Answer these questions from the text on Michael Falcon:
1. For which team did he play from 1912 to 1936?
2. At which school and college was he educated?
3. Which seat did he win at the 1918 general election?

Document passage:
■ ■ ■ ■ ■

Personal information
- Born: 21 July 1888 Norwich, Norfolk
- Died: 27 February 1976 (aged 87) Norwich, Norfolk
- Batting: Right-handed
- Bowling: Right-arm fast-medium
- Relations: Harry Falcon (brother)

Domestic team information
- 1907–1946: Norfolk
- 1908–1911: Cambridge University
- 1912–1936: Free Foresters

Career statistics
| Competition | First-class |
| Matches | 89 |
| Runs scored | 3,282 |
| Batting average | 25.24 |
| 100s/50s | 4/9 |
| Top score | 134 |
| Balls bowled | 9,540 |
| Wickets | 231 |
| Bowling average | 24.79 |
| 5 wickets in innings | 20 |
| 10 wickets in match | 1 |
| Best bowling | 7/70 |
| Catches/stumpings | 44/– |
- Source: CricketArchive, 23 October 2015

= Michael Falcon =

British politician and cricketer

Michael Falcon (21 July 1888 – 27 February 1976) was a British Conservative Party politician and an amateur cricketer who played first-class cricket from 1908 to 1936.

Falcon was the son of Michael Falcon of Horstead House, Norwich and his wife Isabella (née Mordy) from Workington in Cumberland. He was educated at Harrow School and at Pembroke College, Cambridge, where he graduated B.A. and LL.B. in 1910, and was called to the bar in 1911 at the Inner Temple.

During World War I he was a captain in the Territorial Force from 1915 to 1918.

He was elected at the 1918 general election as the Member of Parliament (MP) for East Norfolk, and held the seat until his defeat at the 1923 general election.

■ ■ ■ ■ ■

Raw data:
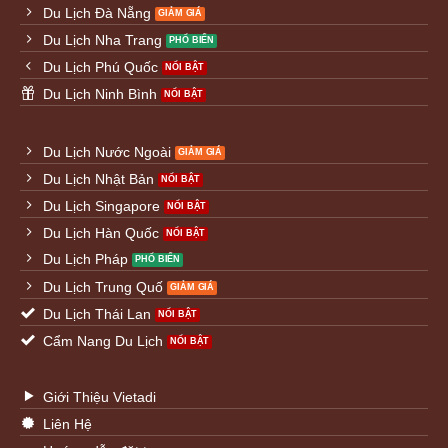
Du Lịch Đà Nẵng
Du Lịch Nha Trang
Du Lịch Phú Quốc
Du Lịch Ninh Bình
Du Lịch Nước Ngoài
Du Lịch Nhật Bản
Du Lịch Singapore
Du Lịch Hàn Quốc
Du Lịch Pháp
Du Lịch Trung Quố
Du Lịch Thái Lan
Cẩm Nang Du Lịch
Giới Thiệu Vietadi
Liên Hệ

■ ■ ■ ■ ■

Result for this exercise:
1. Free Foresters
2. Harrow School and Pembroke College, Cambridge
3. East Norfolk